I hear you. I had to have emergency major surgery on January 3 a few years ago. OMG, the bills! Not a happy new year then, for sure.


I love the United States and I am proud to be an American. I feel like as a country we are being taken for a ride. Our healthcare expenses are absolutely insane.
Anonymous
What worries me is that wage growth is slowing but home/car/health insurance are just ridiculous. Some of these companies that are raising our insurances to these absurd levels don't seem to care at all.
Anonymous
Anonymous wrote:
Anonymous wrote:
Anonymous wrote:In the past 18 days we've had 1 daughter with covid, dh had the flu and my 18 year old who is set to take her state practical esthetician licensing test this Wednesday has been diagnosed with carpel tunnel syndrome and has been to the er and 1 orthopedic doctor who referred her to another. So financially it sucks because we have a $6000 deductible and the medical bills are coming in already.

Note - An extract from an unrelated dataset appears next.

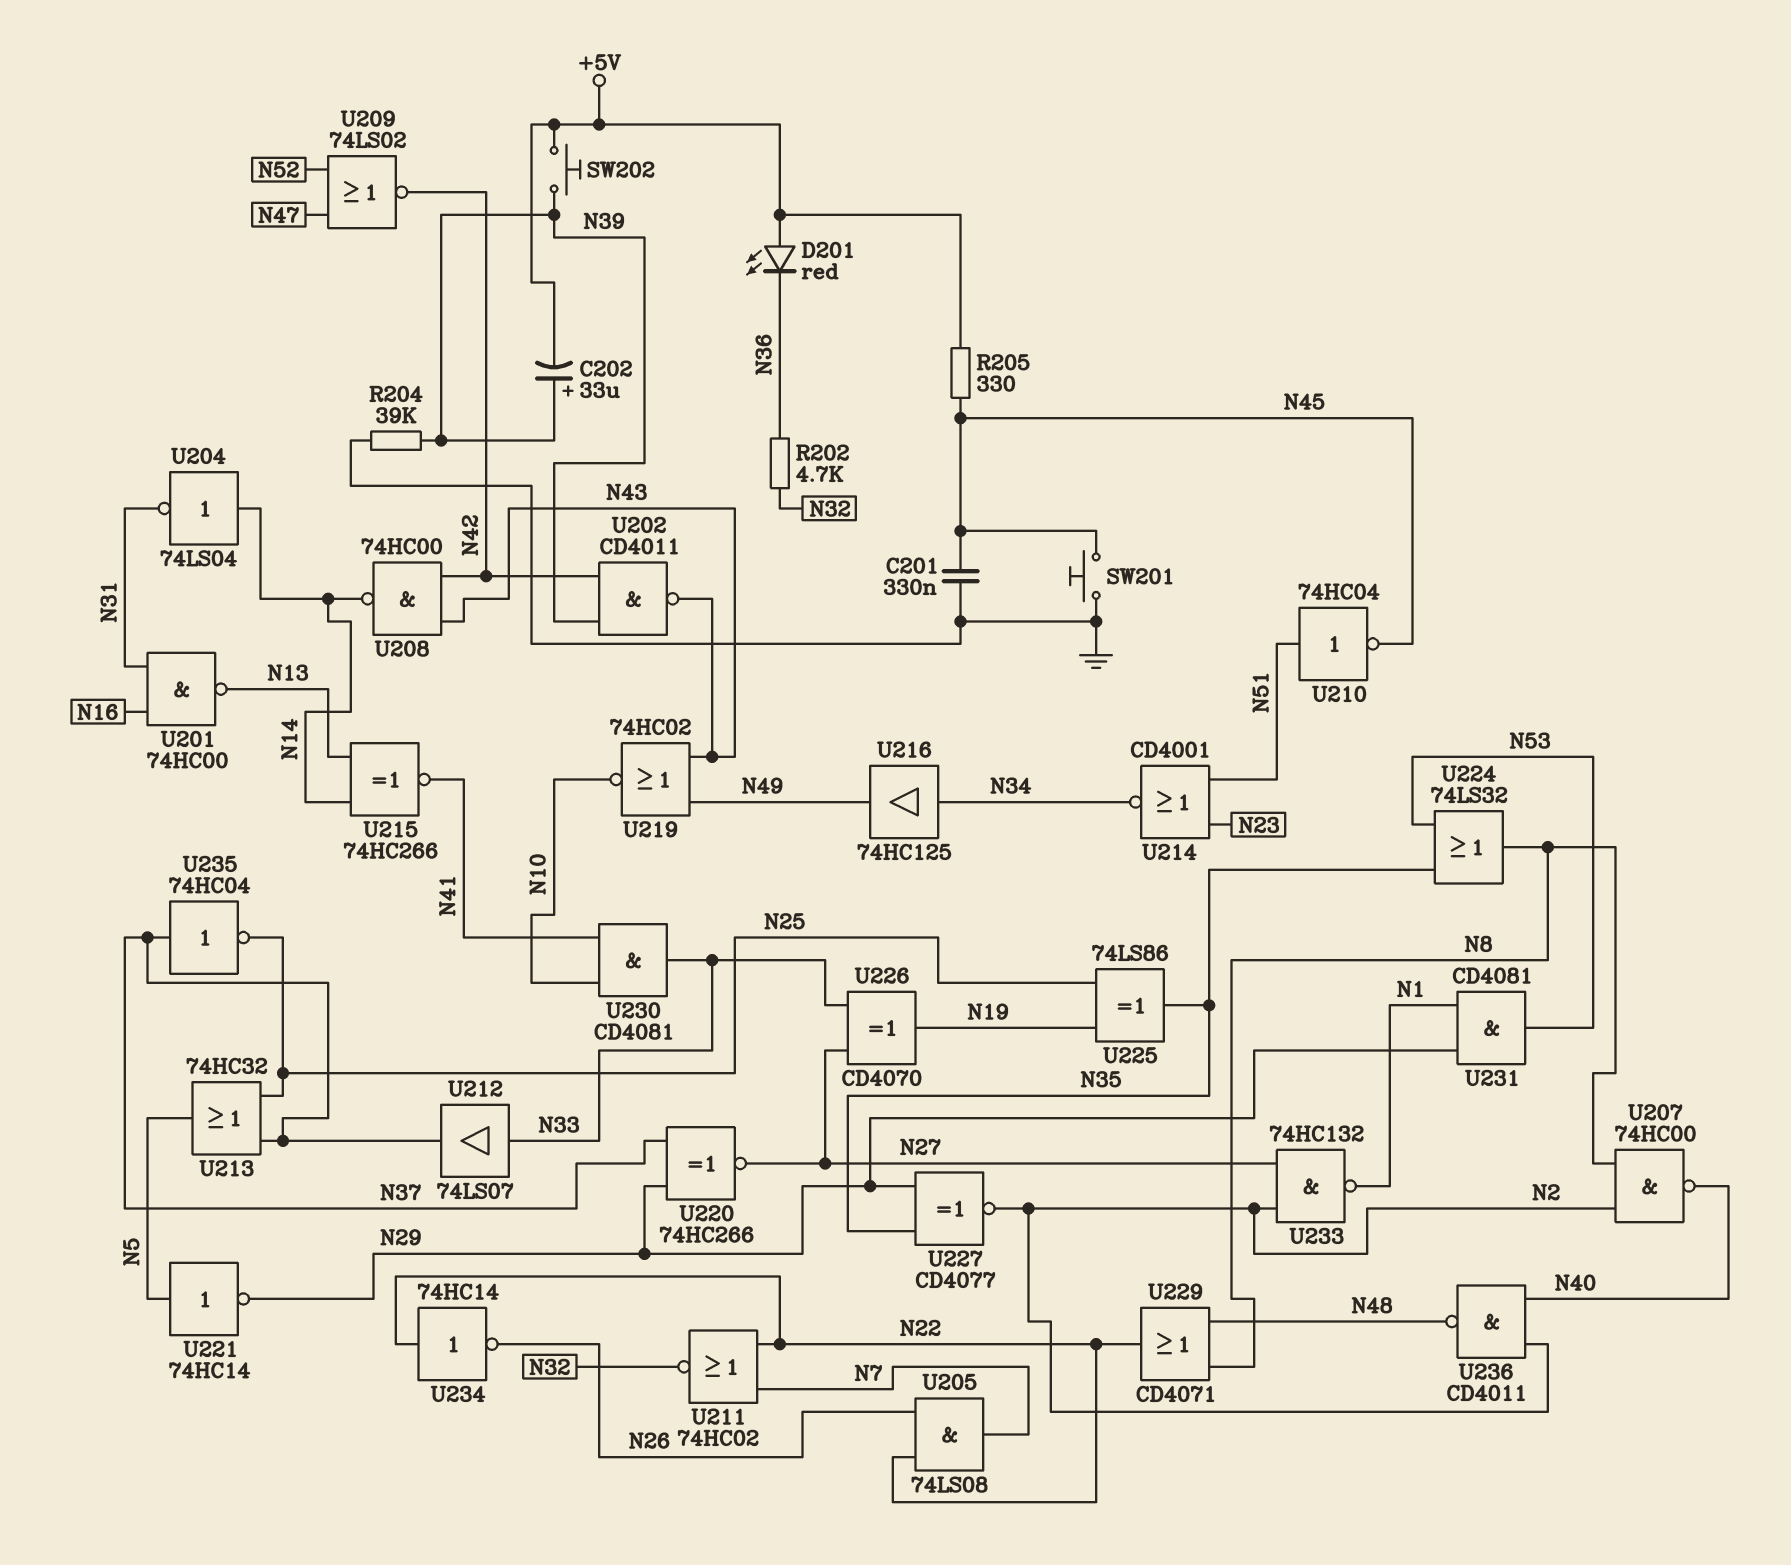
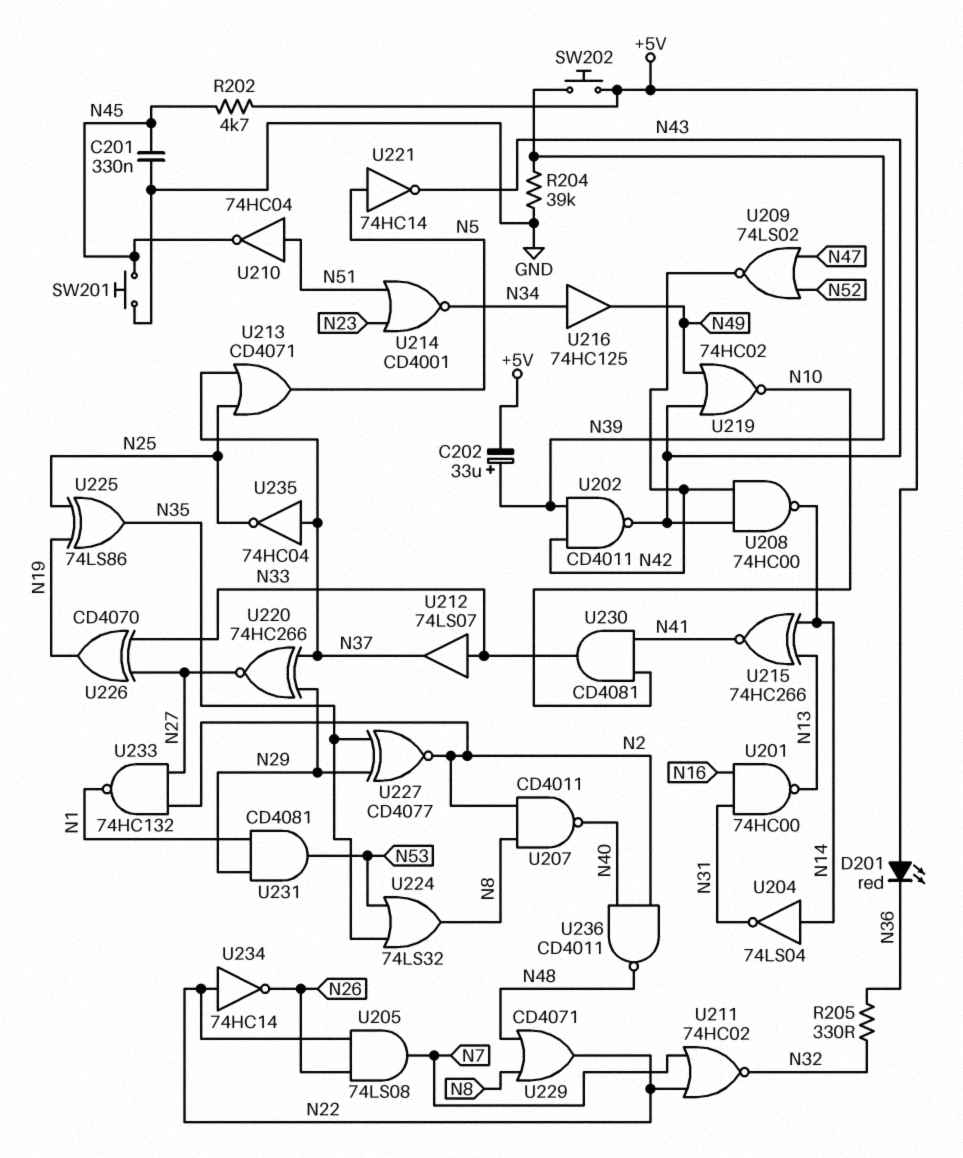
R202: 4.7k (N32, N36) -> 4.7k (+5V, N45)
R205: 330 (+5V, N45) -> 330 (N32, N36)
U207: NAND 74HC00 (in N2, in N8, out N40) -> NAND CD4011 (in N2, in N8, out N40)
U213: OR 74HC32 (in N25, in N37, out N5) -> OR CD4071 (in N25, in N37, out N5)
U221: NOT 74HC14 (in N5, out N29) -> NOT 74HC14 (in N5, out N43)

I hear you. I had to have emergency major surgery on January 3 a few years ago. OMG, the bills! Not a happy new year then, for sure.


I love the United States and I am proud to be an American. I feel like as a country we are being taken for a ride. Our healthcare expenses are absolutely insane.


Only 1st world country that has personal bankruptcies due to medical bills (and it’s the leading cause of personal bankruptcy).

It’s nuts that it’s a massively controversial debate over telling drug companies that you can’t sell your drugs to other 1st world countries at significantly lower prices than what you charge Medicare and US insurers.

Nobody is even telling them they need to lower their prices here…just if you charge the US $10 then you can’t sell to France for a $1, you either sell to them for $10 or lower the US to a $1.

Just one nuts example.
Anonymous
I got laid off a week ago. At 62, I’m not sure I’ll find a full-time job again.

Coupled with the horror show of the incoming administration and the miserable weather, 2025 is pretty sucky so far.
Anonymous
Anonymous wrote:4 years of Biden catches up with you


Don’t worry. Starting tomorrow everything will be cheaper.
Anonymous
Anonymous wrote:I got laid off a week ago. At 62, I’m not sure I’ll find a full-time job again.

Coupled with the horror show of the incoming administration and the miserable weather, 2025 is pretty sucky so far.


Sorry. Hope you find a job soon.odt importantly I hope your retirement is in good shape.